Reaction of aspartate aminotransferase with L-erythro-3-hydroxyaspartate: involvement of Tyr70 in stabilization of the catalytic intermediates.

The reaction of Escherichia coli aspartate aminotransferase (AspAT) with L-erythro-3-hydroxyaspartate (HOAsp) produces an intense absorption at 494 nm (epsilon = 13,650 M-1 cm-1), which is ascribed to the quinonoid intermediate. However, when Tyr70 of AspAT has been replaced by Phe, the enzyme shows only a faint absorption at 494 nm (epsilon = 522 M-1 cm-1) on the reaction with HOAsp. This indicates the involvement of the hydroxy group of Tyr70 in stabilizing the quinonoid intermediate formed from HOAsp and pyridoxal 5'-phosphate at the AspAT active site.

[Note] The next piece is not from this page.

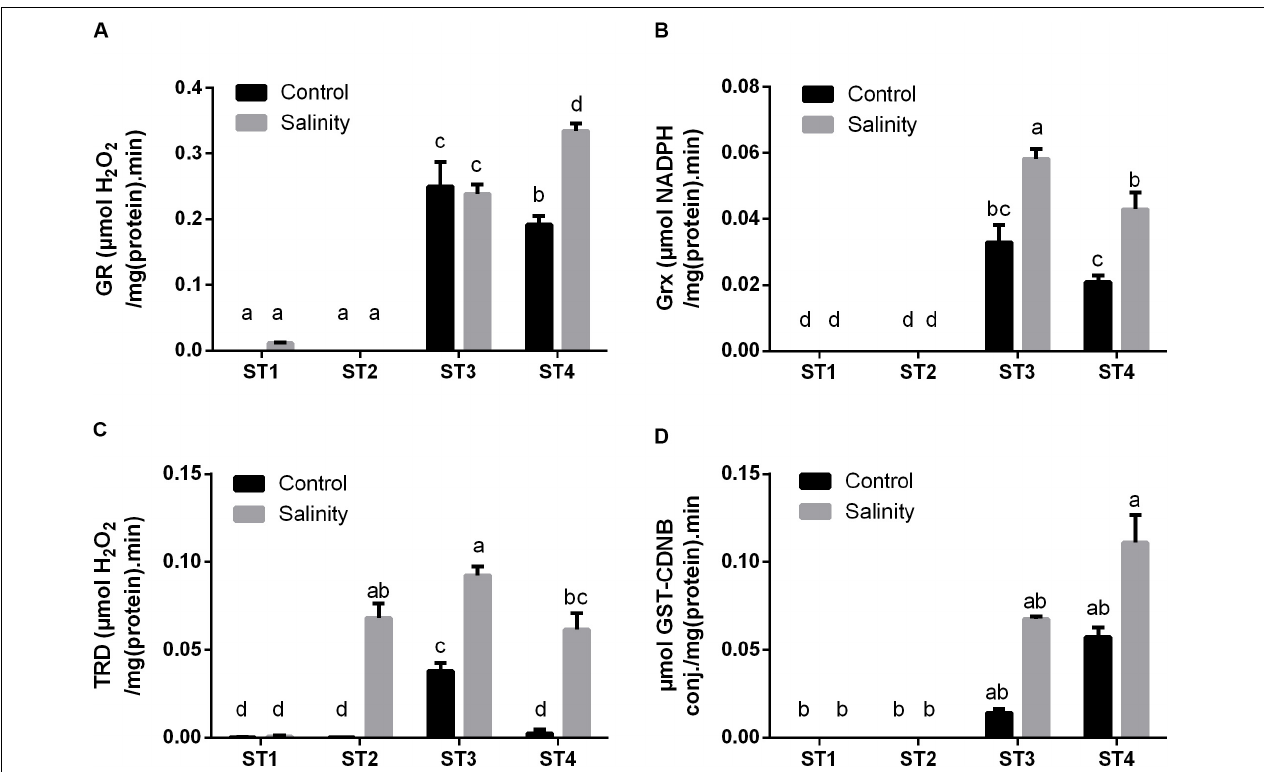
FIGURE 7 | The antioxidant enzyme activities that have reducing activities to the antioxidant metabolites of four salt-tolerant bacterial isolates (ST1, ST2, ST3, and ST4) including (A) GR, (B) Grx, and (C) TRD, as well as the detoxification enzyme (D) GST activity under control and salinity stress conditions. Data are represented by the mean of at least three replicates, and error bars represent the standard error. Different small letters (a, b, c ... ) above bars indicate significant differences between means at p <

Kinetic analysis of the absorption changes of the wild-type and Y70F mutant AspATs has shown that the reactions with HOAsp conform to the equation, EL + S<-->ES1<-->ES2<-->ES3<-->EM + P, in which there is a rapid formation of the quinonoid intermediate (ES2) from ES1, followed by a slow equilibrium between ES2 and ES3. ES3 absorbs primarily at 330 nm. The kinetic parameters for individual steps have been determined, and free energy profiles for the reactions of the two enzymes with HOAsp have been obtained. The stability of the quinonoid intermediates of the two enzymes in the normal catalytic reactions with aspartate has been assessed by static measurement of the spectra in the presence of both aspartate and oxalacetate, and the free energy profiles for the reactions have been similarly obtained. Comparison of the free energy levels in the profiles showed that the interaction of the beta-hydroxy group of HOAsp with the hydroxy group of Tyr70 accounts for 8.7 kJ mol-1 of the 18.5 kJ mol-1 stabilization of the quinonoid intermediate by the beta-hydroxy group. Model building of the active site of AspAT complexed with HOAsp suggests that the rest of the stabilization is mediated through the interaction of the beta-hydroxy group of HOAsp with the protonated epsilon-amino group of Lys258. This interaction is expected to strengthen the hydrogen-bonding network involving Tyr70, HOAsp, and the coenzyme phosphate. A similar network is possibly formed in the carbinolamine intermediate, suggesting ES3 to be the carbinolamine. A mechanism for the reaction of AspAT with HOAsp, which conforms to all the kinetic and spectroscopic data presented here, is proposed. This study provides a basis for subsequent spectroscopic characterization of the HOAsp-AspAT complex, which is a good model for the critical intermediate (quinonoid) structure of the AspAT-catalyzed reactions.